PBS News Weekend broadcast its final show on January 11–12, 2026. The program — produced by WETA in the Washington, D.C. area and funded largely by the Corporation for Public Broadcasting (CPB) — signed off after Congress passed a rescissions package pulling $1.1 billion in federal funds from the CPB. President Donald J. Trump had already issued an executive order in May 2025 directing a halt to CPB funding, and when Congress followed through, the math was simple: no money, no show. The CPB itself completed its wind-down by January 2026 after its official sunset on September 30, 2025.
I’ll say it plainly — this is good news. Not just symbolically. Strategically good news for anyone who cares about the right to keep and bear arms.
The War for the Second Amendment Is Fought on Many Fronts
People sometimes think the fight for the Second Amendment lives entirely in federal courtrooms. And yes, the courts matter enormously — I spend most of my professional life there. But the courts are one front of many. The legislative chambers are a front. Law enforcement policy is a front. And the media is absolutely a front, because the media shapes what ordinary Americans believe about guns, gun owners, and the Second Amendment before a single lawsuit is ever filed.
That is why the disappearance of PBS News Weekend matters. And the dissolution of the CPB — the federal entity that funneled taxpayer money to PBS, NPR, and roughly 1,500 local public media stations — matters even more. We are talking about billions of dollars transferred from working Americans across the country into a media apparatus that, in my view, spent decades advancing an anti-gun, anti-American narrative. That pipeline is now closed.
How the Mainstream Media Plays the Game
The mechanism is straightforward once you see it. The first tool is story selection. Ask yourself: when did you last see a major network newscast cover a defensive gun use? Almost never. The one notable exception — the Trayvon Martin case out of Florida — was covered wall-to-wall, and the framing was relentlessly anti-gun and anti-self-defense. Meanwhile, the hundreds of thousands of documented defensive gun uses each year get no airtime. Zero. That silence is editorial policy, not oversight.

* **Objective**
Copy the PBS News Weekend text from "I’ll say it" up to and including "is ever filed.", and swap "media" for "press" throughout. The listing has no connection to the PBS News Weekend text.

* **Dataset excerpt**
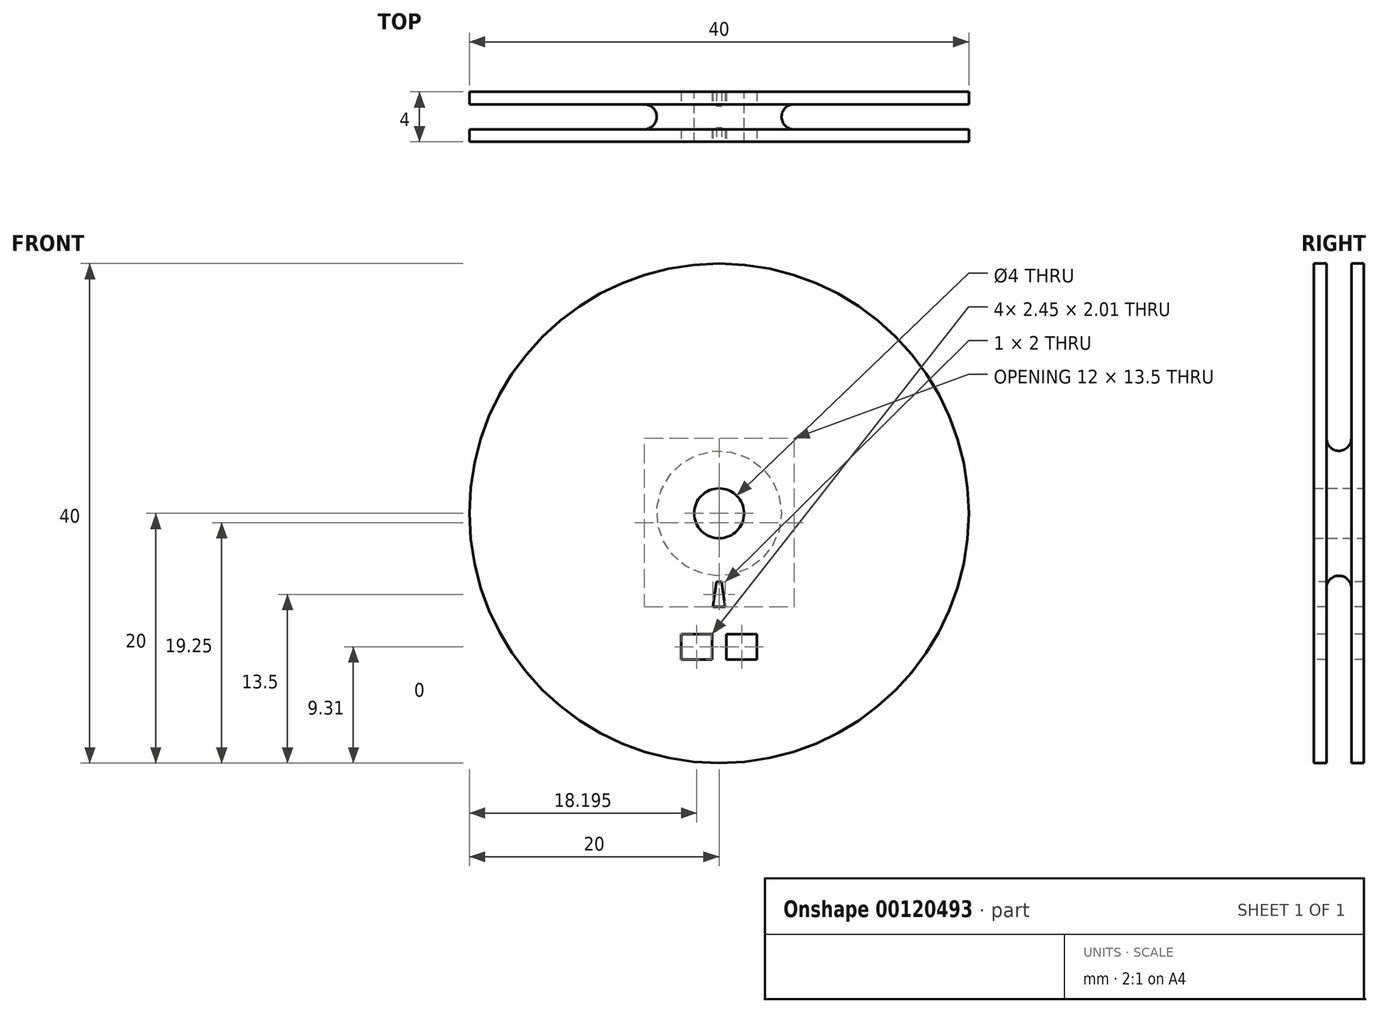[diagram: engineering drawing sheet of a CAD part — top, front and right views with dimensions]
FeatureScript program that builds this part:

* **Response to the task**
I’ll say it plainly — this is good news. Not just symbolically. Strategically good news for anyone who cares about the right to keep and bear arms.
The War for the Second Amendment Is Fought on Many Fronts
People sometimes think the fight for the Second Amendment lives entirely in federal courtrooms. And yes, the courts matter enormously — I spend most of my professional life there. But the courts are one front of many. The legislative chambers are a front. Law enforcement policy is a front. And the press is absolutely a front, because the press shapes what ordinary Americans believe about guns, gun owners, and the Second Amendment before a single lawsuit is ever filed.